BRIEF
I'd like the entries reproduced exactly, with all pictures omitted.

RECORDS PROVIDED
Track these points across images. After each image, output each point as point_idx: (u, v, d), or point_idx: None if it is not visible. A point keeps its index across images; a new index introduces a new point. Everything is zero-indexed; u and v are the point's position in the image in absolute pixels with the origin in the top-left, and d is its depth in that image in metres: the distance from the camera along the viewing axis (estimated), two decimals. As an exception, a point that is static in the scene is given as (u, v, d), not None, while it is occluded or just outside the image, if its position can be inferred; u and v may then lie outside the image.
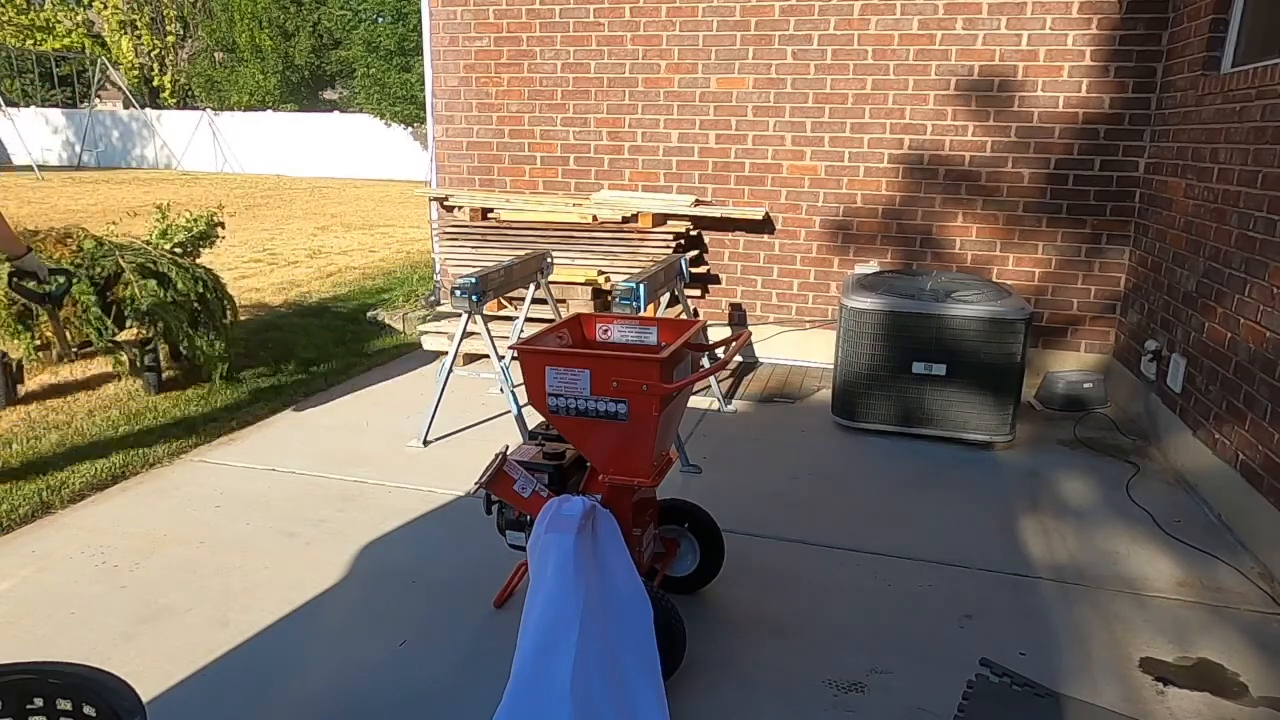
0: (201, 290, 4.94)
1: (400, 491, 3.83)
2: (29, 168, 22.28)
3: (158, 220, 5.77)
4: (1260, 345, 3.45)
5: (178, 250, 5.44)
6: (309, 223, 13.63)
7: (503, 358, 4.33)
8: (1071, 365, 5.45)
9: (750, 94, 5.70)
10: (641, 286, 3.99)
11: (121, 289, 4.75)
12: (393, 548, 3.35)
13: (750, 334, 3.53)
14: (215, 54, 29.04)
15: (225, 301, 5.11)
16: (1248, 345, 3.56)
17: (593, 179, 6.12)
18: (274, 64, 27.46)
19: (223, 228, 6.03)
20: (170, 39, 29.84)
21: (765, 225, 5.86)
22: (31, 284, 3.62)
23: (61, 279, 3.72)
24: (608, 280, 5.62)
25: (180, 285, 4.84)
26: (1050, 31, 5.14)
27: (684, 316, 5.16)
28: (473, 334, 4.49)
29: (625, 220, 5.68)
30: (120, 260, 4.81)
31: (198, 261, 5.40)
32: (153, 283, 4.76)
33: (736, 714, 2.43)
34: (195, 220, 5.84)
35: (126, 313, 4.73)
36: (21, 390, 4.90)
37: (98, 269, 4.76)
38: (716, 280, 6.08)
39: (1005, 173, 5.40)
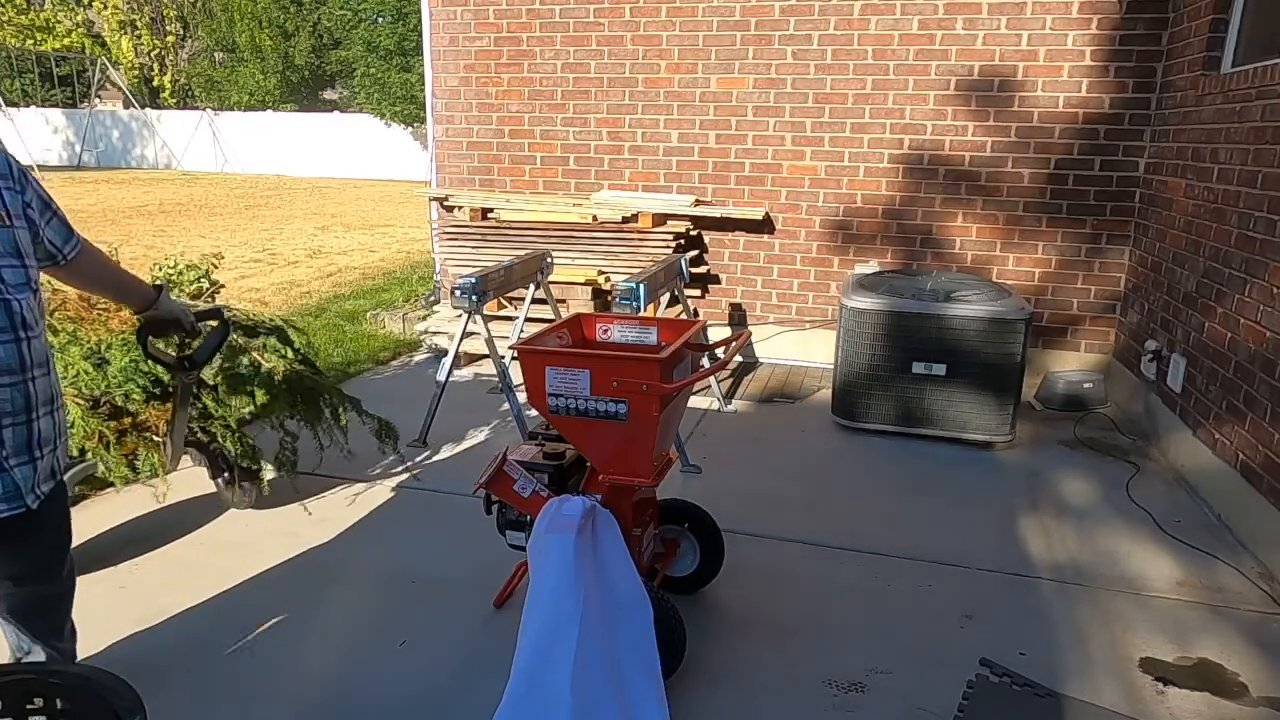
0: (306, 347, 3.61)
1: (400, 491, 3.83)
2: (29, 168, 22.26)
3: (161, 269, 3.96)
4: (1260, 345, 3.45)
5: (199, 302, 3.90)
6: (309, 223, 13.63)
7: (503, 358, 4.33)
8: (1071, 365, 5.45)
9: (750, 94, 5.70)
10: (641, 286, 3.99)
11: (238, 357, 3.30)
12: (393, 548, 3.35)
13: (750, 334, 3.53)
14: (215, 54, 29.05)
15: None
16: (1248, 345, 3.56)
17: (593, 179, 6.12)
18: (274, 64, 27.45)
19: (208, 278, 4.16)
20: (170, 39, 29.85)
21: (765, 225, 5.86)
22: (164, 343, 2.52)
23: (214, 323, 2.56)
24: (608, 280, 5.62)
25: (298, 342, 3.51)
26: (1050, 31, 5.14)
27: (684, 316, 5.16)
28: (473, 334, 4.49)
29: (625, 220, 5.68)
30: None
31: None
32: (274, 339, 3.36)
33: (736, 714, 2.43)
34: (184, 271, 4.03)
35: (251, 391, 3.27)
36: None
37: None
38: (716, 280, 6.07)
39: (1005, 173, 5.40)
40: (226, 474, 3.44)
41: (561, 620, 2.20)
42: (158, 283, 2.49)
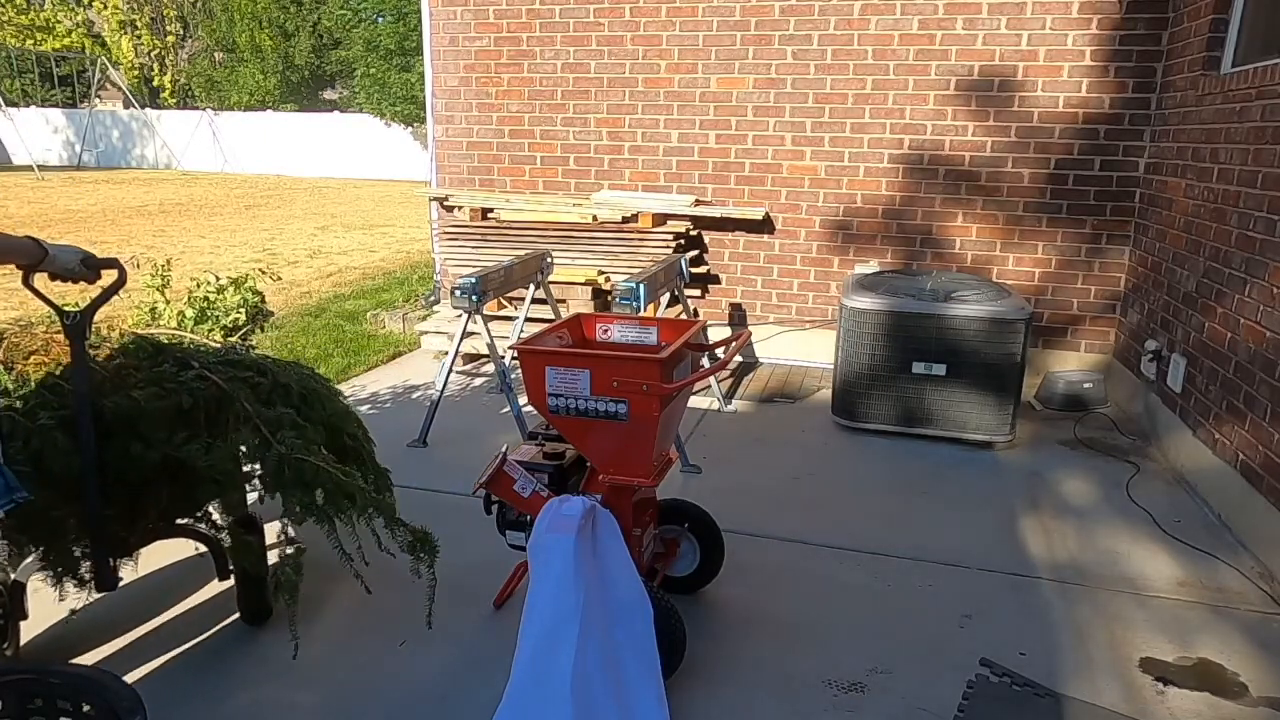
0: (340, 411, 2.90)
1: (400, 491, 3.81)
2: (29, 168, 22.29)
3: (155, 287, 3.22)
4: (1260, 345, 3.45)
5: (234, 340, 3.41)
6: (309, 223, 13.63)
7: (503, 358, 4.34)
8: (1071, 365, 5.45)
9: (750, 94, 5.70)
10: (641, 286, 3.99)
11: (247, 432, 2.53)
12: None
13: (750, 334, 3.53)
14: (215, 54, 29.06)
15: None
16: (1248, 345, 3.56)
17: (593, 179, 6.12)
18: (274, 64, 27.47)
19: (263, 300, 3.69)
20: (170, 39, 29.86)
21: (765, 225, 5.86)
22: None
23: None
24: (608, 280, 5.62)
25: (327, 408, 2.83)
26: (1050, 31, 5.14)
27: (684, 316, 5.16)
28: (473, 334, 4.49)
29: (625, 220, 5.68)
30: (210, 376, 2.58)
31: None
32: (290, 415, 2.63)
33: (736, 714, 2.43)
34: (222, 290, 3.46)
35: (259, 477, 2.60)
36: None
37: (183, 394, 2.48)
38: (716, 280, 6.07)
39: (1005, 173, 5.40)
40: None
41: (561, 620, 2.20)
42: (33, 237, 2.17)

YOUR SOLUTION
Track these points across images. After each image, output each point as point_idx: (u, v, d), or point_idx: None if it is not visible. A point keeps its index across images; a new index introduces a new point. Everything is zero-indexed; u and v are the point's position in the image in absolute pixels with the origin in the top-left, and d is its depth in that image in metres: the distance from the camera along the viewing axis (estimated), two decimals. As an exception, a point that is static in the scene is given as (u, v, d), not None, while it is occluded or just outside the image, if its position can be inferred; u and v may then lie outside the image.
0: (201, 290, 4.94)
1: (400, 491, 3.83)
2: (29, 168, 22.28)
3: (158, 220, 5.77)
4: (1260, 345, 3.45)
5: (178, 250, 5.44)
6: (309, 223, 13.63)
7: (503, 358, 4.33)
8: (1071, 365, 5.45)
9: (750, 94, 5.70)
10: (641, 286, 3.99)
11: (121, 289, 4.75)
12: (393, 548, 3.35)
13: (750, 334, 3.53)
14: (215, 54, 29.04)
15: (225, 301, 5.11)
16: (1248, 345, 3.56)
17: (593, 179, 6.12)
18: (274, 64, 27.46)
19: (223, 228, 6.03)
20: (170, 39, 29.84)
21: (765, 225, 5.86)
22: (31, 284, 3.62)
23: (61, 279, 3.72)
24: (608, 280, 5.62)
25: (180, 285, 4.84)
26: (1050, 31, 5.14)
27: (684, 316, 5.16)
28: (473, 334, 4.49)
29: (625, 220, 5.68)
30: (120, 260, 4.81)
31: (198, 261, 5.40)
32: (153, 283, 4.76)
33: (736, 714, 2.43)
34: (195, 220, 5.84)
35: (126, 313, 4.73)
36: (21, 390, 4.90)
37: (98, 269, 4.76)
38: (716, 280, 6.08)
39: (1005, 173, 5.40)
0: (306, 347, 3.61)
1: (400, 491, 3.83)
2: (29, 168, 22.26)
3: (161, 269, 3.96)
4: (1260, 345, 3.45)
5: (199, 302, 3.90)
6: (309, 223, 13.63)
7: (503, 358, 4.33)
8: (1071, 365, 5.45)
9: (750, 94, 5.70)
10: (641, 286, 3.99)
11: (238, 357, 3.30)
12: (393, 548, 3.35)
13: (750, 334, 3.53)
14: (215, 54, 29.05)
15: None
16: (1248, 345, 3.56)
17: (593, 179, 6.12)
18: (274, 64, 27.45)
19: (208, 278, 4.16)
20: (170, 39, 29.85)
21: (765, 225, 5.86)
22: (164, 343, 2.52)
23: (214, 323, 2.56)
24: (608, 280, 5.62)
25: (298, 342, 3.51)
26: (1050, 31, 5.14)
27: (684, 316, 5.16)
28: (473, 334, 4.49)
29: (625, 220, 5.68)
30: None
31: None
32: (274, 339, 3.36)
33: (736, 714, 2.43)
34: (184, 271, 4.03)
35: (251, 391, 3.27)
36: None
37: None
38: (716, 280, 6.07)
39: (1005, 173, 5.40)
40: (226, 474, 3.44)
41: (561, 620, 2.20)
42: (158, 283, 2.49)
0: (340, 411, 2.90)
1: (400, 491, 3.81)
2: (29, 168, 22.29)
3: (155, 287, 3.22)
4: (1260, 345, 3.45)
5: (234, 340, 3.41)
6: (309, 223, 13.63)
7: (503, 358, 4.34)
8: (1071, 365, 5.45)
9: (750, 94, 5.70)
10: (641, 286, 3.99)
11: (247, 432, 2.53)
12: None
13: (750, 334, 3.53)
14: (215, 54, 29.06)
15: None
16: (1248, 345, 3.56)
17: (593, 179, 6.12)
18: (274, 64, 27.47)
19: (263, 300, 3.69)
20: (170, 39, 29.86)
21: (765, 225, 5.86)
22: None
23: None
24: (608, 280, 5.62)
25: (327, 408, 2.83)
26: (1050, 31, 5.14)
27: (684, 316, 5.16)
28: (473, 334, 4.49)
29: (625, 220, 5.68)
30: (210, 376, 2.58)
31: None
32: (290, 415, 2.63)
33: (736, 714, 2.43)
34: (222, 290, 3.46)
35: (259, 477, 2.60)
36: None
37: (183, 394, 2.48)
38: (716, 280, 6.07)
39: (1005, 173, 5.40)
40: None
41: (561, 620, 2.20)
42: (33, 237, 2.17)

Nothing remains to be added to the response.